The police said they attempted to communicate with Dugas for a period of time when he suddenly drew a handgun from his pocket and pointed it at them. The officers fired 41 shots, striking him six times, in the chest, abdomen, hip and thigh. State Police told the family after the shooting that they had recovered an inoperable pellet gun at the scene.

The state police Eastern District Major Crime Squad conducted an investigation and turned over the results to New London State's Attorney Michael L. Regan, who will determine whether the shooting was justified under state law. Regan said Monday that he is reviewing the results and preparing his report. He could not give an estimated date of completion.

The seven officers involved in the shooting, Mark Dean, Kyle Besse, Greg McDonald, Scott Meikle, Anthony Marceau, Richard Cannata and Chase Chiangi, were placed on administrative leave during the initial investigation. All returned to full duty within a few weeks at the direction of the State's Attorney's office.

In addition to the officers, the complaint also names the City of Norwich, Police Chief Louis J. Fusaro Sr. and Sgt. James Veiga, the department's training officer. Reardon said the lawsuit was initially filed in state Superior Court, briefly removed to federal court by the defendants, then brought back to state court after the plaintiffs removed one of the counts.

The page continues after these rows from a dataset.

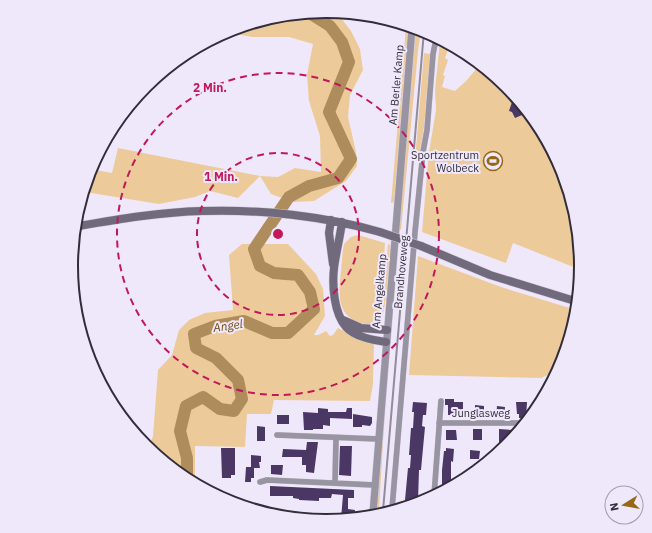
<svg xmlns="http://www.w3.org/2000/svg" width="652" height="533" font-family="'IBM Plex Sans',sans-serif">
<rect width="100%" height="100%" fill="#efe8fb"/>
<path fill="#edca99" d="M324,11L341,18L351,31L360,49L363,70L350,95L348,117L356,152L357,166L346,181L314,201L293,202L271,194L260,176L238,198L210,191L195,197L159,204L85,192L90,169L112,173L118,148L260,176L278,177L295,168L321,172L320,136L309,101L307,75L313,44L289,37H252L226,32Z
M406,27H408L394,202L391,203Z
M416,29L421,30L418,51L401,230L399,229Z
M440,41L449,47L445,58L448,60L443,75L445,76L442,87L455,91L466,81L478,67L507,86L562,169L581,267V270L513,243L506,263L422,232L429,152L436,110L435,90Z
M424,53L430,54L424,127L418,161L415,160Z
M358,235L385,243L381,302L376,325C370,326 364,324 358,322C336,314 339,291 341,271C342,262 342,253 344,244L351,237Z
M242,244H288L316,274L323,289L325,316L314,335H318L326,331L330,336L333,335L338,328L359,339L374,343L373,384L370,401L274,400L271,414H247L245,447L195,446V480L148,449L153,436L158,370L172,355L179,330L189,320L205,313L233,310L229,255Z
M388,244L390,245C389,259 387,315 379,323L383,307Z
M418,256L501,287L573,309L562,364L558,370L541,378L409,375Z
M385,408L379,511L377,512Z"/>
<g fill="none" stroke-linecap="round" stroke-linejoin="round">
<path stroke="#ae8c5c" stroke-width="12" d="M187,475V458L180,431L186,406L203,397L220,409L234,411L242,399L238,380L216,358L196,348L194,334L215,326L244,321L272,333H288L314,309L310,292L298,275L274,273L260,266L254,249L289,197L309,186L338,178L351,159L329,112L349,62L342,42L330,26L311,14"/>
</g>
<path fill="#4a3764" d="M514,96L528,117L522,115L515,118L512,112L509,111Z
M445,399H454V402H463V415H448V405H445Z
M413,402L427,403L426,415H423L422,426L425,427L422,459L421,470H419L418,501L405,500L408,468H410L411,455H409L411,428H413L414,412H412Z
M516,402H527L526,418H519V414H517Z
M475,405L484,406V416H475Z
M497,406L505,407L504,418L496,417Z
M318,408L328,409V412H346L347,408H352V419L330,418V426L323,425V429H313V430H304L303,412L318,413Z
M353,414L372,417V423L370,426L362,425V427H353Z
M277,415H289V424H277Z
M257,426L265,427V441H257Z
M473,429H482V440H473Z
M499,429L512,430L511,439H510V443L506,447L499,453Z
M446,430H456L457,440H446Z
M307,442H318L314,473L306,472V465H302V457H282L283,449L306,450Z
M340,446H352L351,476L339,475Z
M221,448H235V475H231V478H222Z
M446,448L454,449L453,462L451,461V484L442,490V470L444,451H446Z
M470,450L480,451L479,459H470Z
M251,455L261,456V462H259L260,468H254V478H251V482H245L246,467H251Z
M271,465H283L282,475L271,474Z
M270,486L354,490V498H348V509L355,510L354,516L341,519L343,495L332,494L331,498H319V501L299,500V499L293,498V496H270Z"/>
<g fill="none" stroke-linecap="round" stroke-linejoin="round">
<defs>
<path id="minor" d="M439,423H523
M277,435L378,439
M260,482L267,480L374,485
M335,483L336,438
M434,496L441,401
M392,509L415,232L423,152L427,130L433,54L436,39"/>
<path id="tertiary" d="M373,513L412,28"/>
<path id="secondary" d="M331,220L329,233L333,264
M342,222C340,238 336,252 334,268C332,286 334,313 346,327C355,337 373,340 386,342
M79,226C119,219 161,212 202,211C260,209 324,216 380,232
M421,246L490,275L575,301
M343,320L361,328L387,330"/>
</defs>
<use href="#minor" stroke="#cdc6d8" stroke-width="6"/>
<use href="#tertiary" stroke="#cdc6d8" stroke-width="8"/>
<use href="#secondary" stroke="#cdc6d8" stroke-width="9"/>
<use href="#minor" stroke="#9994a1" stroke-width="5.5"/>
<use href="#tertiary" stroke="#9994a1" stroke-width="7"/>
<use href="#secondary" stroke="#716a7c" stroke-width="8"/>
<path stroke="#918b9a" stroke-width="2" d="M383,511L424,31"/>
<defs>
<path id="secondary-bridge" d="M380,232L421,246"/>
</defs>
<use href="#secondary-bridge" stroke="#cdc6d8" stroke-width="9" stroke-linecap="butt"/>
<use href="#secondary-bridge" stroke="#716a7c" stroke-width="8"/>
</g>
<g fill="none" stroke="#c2185b" stroke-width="2" stroke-dasharray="7 5">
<circle cx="278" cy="234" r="81"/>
<circle cx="278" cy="234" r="161"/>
</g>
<defs>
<symbol id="stadium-ring" viewBox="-11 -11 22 22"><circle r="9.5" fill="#efe8fb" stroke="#956816" stroke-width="1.5"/><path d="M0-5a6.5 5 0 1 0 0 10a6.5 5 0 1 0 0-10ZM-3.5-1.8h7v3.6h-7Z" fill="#956816"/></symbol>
</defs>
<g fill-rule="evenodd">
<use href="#stadium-ring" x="482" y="150" width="22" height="22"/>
</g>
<g text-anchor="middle" stroke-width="4" stroke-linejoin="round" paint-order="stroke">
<g font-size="11" fill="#322d39" stroke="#efe8fb">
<text transform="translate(396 85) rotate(-85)" y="4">Am Berler Kamp</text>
<text transform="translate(401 272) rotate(-85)" y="4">Brandhoveweg</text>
<text transform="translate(379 291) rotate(-85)" y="4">Am Angelkamp</text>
<text x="481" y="417">Junglasweg</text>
</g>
<g font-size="11" fill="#322d39" stroke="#efe8fb" text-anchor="end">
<text x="479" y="159">Sportzentrum<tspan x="479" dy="13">Wolbeck</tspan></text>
</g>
<g font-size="12" font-style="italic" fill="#6f4d11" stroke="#efe8fb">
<text transform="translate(228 326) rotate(-8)" y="4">Angel</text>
</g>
</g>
<path d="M0 0H652V533H0ZM78 266a248 248 0 1 1 496 0a248 248 0 1 1-496 0Z" fill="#efe8fb" fill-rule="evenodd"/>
<path fill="none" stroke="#322d39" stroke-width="2" d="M78 266a248 248 0 1 1 496 0a248 248 0 1 1-496 0Z"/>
<circle cx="278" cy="234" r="6" fill="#c2185b" stroke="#efe8fb" stroke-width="2"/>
<g font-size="12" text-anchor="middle" font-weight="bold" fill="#c2185b" stroke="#efe8fb" stroke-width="4" stroke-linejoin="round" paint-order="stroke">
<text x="210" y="92">2 Min.</text>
<text x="221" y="181">1 Min.</text>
</g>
<g transform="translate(624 505) rotate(259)"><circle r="19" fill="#efe8fb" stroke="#a39dad"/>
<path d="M0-3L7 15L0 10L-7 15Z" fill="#956816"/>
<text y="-6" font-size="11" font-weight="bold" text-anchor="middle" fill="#322d39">N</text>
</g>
</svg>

Fusaro said he could not comment on pending litigation. The attorney representing the city and police, Jeffrey Williams, could not immediately be reached for comment.

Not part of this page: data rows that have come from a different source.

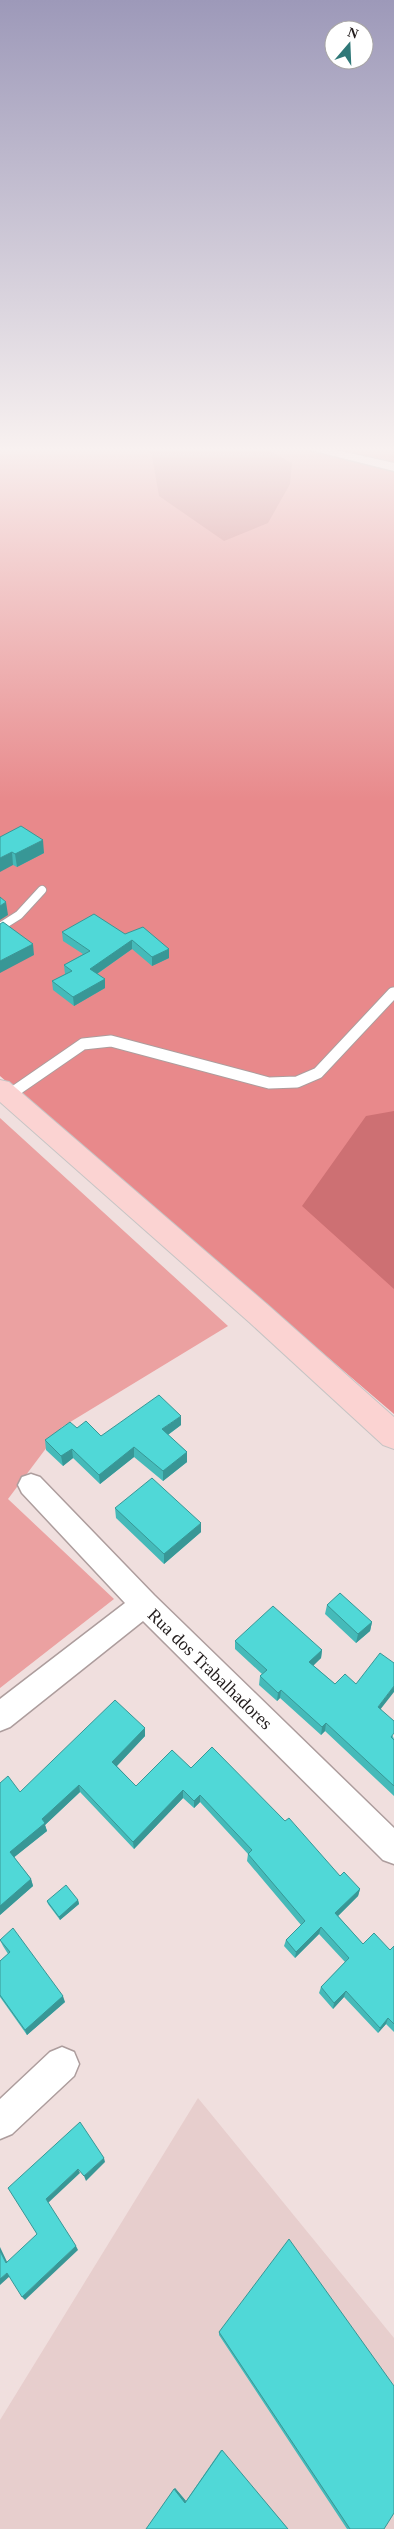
<svg xmlns="http://www.w3.org/2000/svg" width="394" height="2529" viewBox="0 0 394 2529" font-family="'Times New Roman',serif">
	<style>
		.built { fill: #e7cecd }
		.green { fill: #eba1a1 }
		.forest { fill: #e8898b }
		.water { fill: #cd7073 }
		.lines { fill: none; stroke-linecap: round; stroke-linejoin: round }
		.service-far1-casing { stroke: #ad9d9d; stroke-width: 10 }
		.service-casing { stroke: #ad9d9d; stroke-width: 13 }
		.minor-casing { stroke: #ad9d9d; stroke-width: 3 }
		.trunk-casing { stroke: #c6c4c4; stroke-width: 2 }
		.service-far1 { stroke: #fff; stroke-width: 8 }
		.service { stroke: #fff; stroke-width: 11 }
		.minor { fill: #fff; fill-rule: evenodd }
		.trunk { fill: #fbd3d2; fill-rule: evenodd }
		.wall { fill: #45bab9 }
		.shaded-wall { fill: #389796 }
		.building { fill: #50d8d7; stroke: #389796 }
		.labels { text-anchor: middle; stroke-width: 4; stroke-linejoin: round; paint-order: stroke }
		.near-street-label { font-size: 18px; fill: #231d1d; stroke: #fff }
	</style>
	<rect width="100%" height="100%" fill="#f0dfde"/>
	<path class="built" d="M198 2098 394 2338V2529H0V2420Z"/>
	<path class="green" d="M0 1118 228 1326 62 1427 8 1499 114 1599 0 1688Z"/>
	<path class="forest" d="M0 448H303L394 470V1414L0 1076Z
		M329 448H394V463L333 449Z"/>
	<path class="water" d="M147 448H264L292 463 290 484 268 523 224 541 159 496 152 456Z
		M394 1111V1289L302 1206 366 1116Z"/>
	<g class="lines">
		<defs>
			<path id="service-far1" d="M0 927 19 915 42 890
				M392 994 394 992"/>
			<path id="service" d="M9 1095 83 1044 111 1041 269 1083 297 1082 318 1073 393 993"/>
			<path id="minor" d="M308 448H327L394 463V471L310 450Z
				M31 1474 40 1477 154 1595 394 1828V1864L383 1860 143 1621 10 1727 0 1731V1699L125 1603 22 1493 18 1485 22 1477Z
				M62 2047 74 2052 79 2064 74 2076 12 2134 0 2139V2099L50 2052Z"/>
			<path id="trunk" d="M0 1080 9 1082 269 1306 394 1417V1449L383 1445 249 1322 0 1102Z"/>
		</defs>
		<use href="#service-far1" class="service-far1-casing"/>
		<use href="#service" class="service-casing"/>
		<use href="#minor" class="minor-casing"/>
		<use href="#trunk" class="trunk-casing"/>
		<use href="#service-far1" class="service-far1"/>
		<use href="#service" class="service"/>
		<use href="#minor" class="minor"/>
		<use href="#trunk" class="trunk"/>
	</g>
	<path class="wall" d="M0 837 44 853 17 867 13 865Z
		M62 932 125 934 169 958 152 966 132 949 97 974 105 979V988L74 1006 53 990 52 981 65 974 64 965 83 954 63 941Z
		M181 1425 168 1435 187 1452V1462L163 1481 134 1457 100 1484 73 1458 63 1466 46 1450 45 1440 77 1428 101 1436Z
		M115 1508 201 1532 164 1564 116 1518Z
		M327 1605 372 1622 370 1631 356 1643 325 1614Z
		M235 1641 322 1650 321 1658 313 1665 335 1684 381 1709 394 1739V1796L325 1731 321 1735 280 1698 277 1701 259 1685 260 1676 262 1674 235 1649Z
		M145 1728V1736L117 1766 136 1786 191 1768 340 1876 360 1889 358 1896 338 1916 363 1944 390 1950 394 1946V2032L386 2024 378 2033 344 1997 333 2009 319 1993 321 1987 345 1962 319 1934 295 1958 284 1946 286 1940 301 1925 247 1861 248 1854 200 1802 194 1808 183 1798 134 1849 80 1792 45 1825 47 1831 14 1857 31 1879 33 1886 0 1915 20 1792Z
		M78 1900 79 1904 60 1920 48 1904 47 1901Z
		M0 1940 65 2002 27 2035 0 1997V1961L8 1954 3 1946Z
		M219 2332 384 2529H347L219 2335Z
		M221 2450 288 2529H146L175 2488 186 2501Z"/>
	<path class="shaded-wall" d="M43 840 44 853 17 867 15 854Z
		M12 852 13 865 0 872V858Z
		M6 902 8 915 0 920V906Z
		M132 940V949L91 978 90 969Z
		M33 944 34 955 0 973V961Z
		M169 949V958L152 966V957Z
		M105 979V988L74 1006 73 997Z
		M181 1416V1425L162 1439V1429Z
		M134 1447V1457L100 1484 99 1475Z
		M72 1449 73 1458 63 1466 61 1456Z
		M187 1452V1462L163 1481V1471Z
		M201 1523V1532L164 1564V1554Z
		M372 1622 370 1631 356 1643 358 1634Z
		M322 1650 321 1658 308 1671 309 1662Z
		M394 1686V1692L376 1715 378 1707Z
		M281 1690 280 1698 277 1701 278 1693Z
		M326 1723 325 1731 321 1735 322 1727Z
		M145 1728V1736L113 1770 112 1762Z
		M79 1785 80 1792 45 1825 47 1831 12 1859 10 1852 42 1819Z
		M183 1790V1798L134 1849 133 1842Z
		M200 1795V1802L194 1808V1801Z
		M31 1879 33 1886 0 1915V1906Z
		M360 1889 358 1896 334 1920 335 1913Z
		M78 1900 79 1904 60 1920 59 1917Z
		M321 1927 319 1934 295 1958 296 1952Z
		M346 1991 344 1997 333 2009 334 2003Z
		M63 1996 65 2002 27 2035 25 2030Z
		M388 2018 386 2024 378 2033 380 2028Z
		M104 2158 105 2162 86 2181 84 2176Z
		M78 2169 80 2173 48 2203 46 2199Z
		M76 2246 78 2250 25 2300 22 2297Z
		M0 2247 9 2266 6 2263 0 2251Z
		M7 2273 10 2276 0 2285V2279Z
		M175 2488 186 2501 185 2503 174 2489Z"/>
	<path class="building" d="M21 826 43 840 15 854 12 852 0 858V837Z
		M0 897 6 902 0 906Z
		M94 914 125 934 143 927 169 949 152 957 132 940 90 969 105 979 73 997 52 981 72 971 64 965 90 951 62 932Z
		M3 922 33 944 0 961V924Z
		M159 1395 181 1416 162 1429 187 1452 163 1471 134 1447 99 1475 72 1449 61 1456 45 1440 70 1422 77 1428 86 1421 101 1436Z
		M152 1478 201 1523 164 1554 115 1508Z
		M340 1593 372 1622 358 1634 327 1605Z
		M273 1606 322 1650 309 1662 335 1684 345 1674 356 1684 380 1653 394 1663V1686L378 1707 394 1721V1733L391 1737 394 1740V1786L326 1723 322 1727 281 1690 278 1693 260 1676 267 1670 235 1641Z
		M115 1700 145 1728 112 1762 136 1786 172 1750 191 1768 212 1747 285 1821 289 1818 340 1876 344 1872 360 1889 335 1913 363 1944 374 1933 390 1950 394 1946V2024L388 2018 380 2028 346 1991 334 2003 321 1987 349 1958 321 1927 296 1952 286 1940 305 1921 248 1854 252 1850 200 1795 194 1801 183 1790 133 1842 79 1785 42 1819 45 1823 10 1852 31 1879 0 1906V1783L8 1776 20 1792Z
		M66 1885 78 1900 59 1917 47 1901Z
		M13 1928 63 1996 25 2030 0 1995V1961L10 1952 0 1940Z
		M80 2122 104 2158 84 2176 78 2169 46 2199 76 2246 22 2297 7 2273 0 2279V2251L6 2263 37 2234 8 2188Z
		M289 2239 394 2386V2513L384 2529H350L219 2332Z
		M222 2450 288 2529H146L174 2489 185 2503Z"/>
	<linearGradient id="sky" x2="0" y2="1"><stop stop-color="#9d99b9"/><stop offset="0.56" stop-color="#f8f1f0"/><stop offset="1" stop-color="#f8f1f0" stop-opacity="0"/></linearGradient>
	<rect width="394" height="802" fill="url(#sky)"/>
	<g class="labels">
		<g class="near-street-label">
			<text transform="translate(210 1669) rotate(44)" y="6">Rua dos Trabalhadores</text>
		</g>
	</g>
	<g transform="translate(349 45) rotate(19)"><circle r="24" fill="#ffffff" stroke="#a7a5a5"/>
	<path d="M0-4L9 19L0 12L-9 19Z" fill="#2f7878"/>
	<text y="-8" font-size="14" font-weight="bold" text-anchor="middle" fill="#231d1d">N</text>
	</g>
</svg>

Reardon would not say how much money Dugas' survivors are seeking. Dugas, who had worked at Electric Boat, was unemployed at the time of his death, having been disabled from a work injury, according to Reardon. He said a number of people contacted his office after Dugas' death to say Dugas was a good neighbor.

Dugas had remained troubled by his wife's death and was severely depressed, Reardon said. On the day of his death, he had told the family he was going to the Norwich marina, where his wife's ashes had been scattered, to be with her.

The complaint alleges, in part, that the police failed to train and designate an officer to "talk down" Dugas and failed to use a taser, stun gun and other non-lethal weapons, such as rubber bullets and pepper spray.

"This was a very unfortunate outcome that we think could have been avoided," Reardon said.

The complaint also alleges the department allowed officers "who were known to be frustrated, angry and traumatized" by the Jan. 7, 2013, shooting of fellow officer Jonathan Ley to respond to an emergency call involving a suicidal man. Ley had been shot four times by Jason Razzino, 30, who committed suicide during the hours-long standoff. Ley underwent multiple surgeries and returned to duty in the fall of 2013.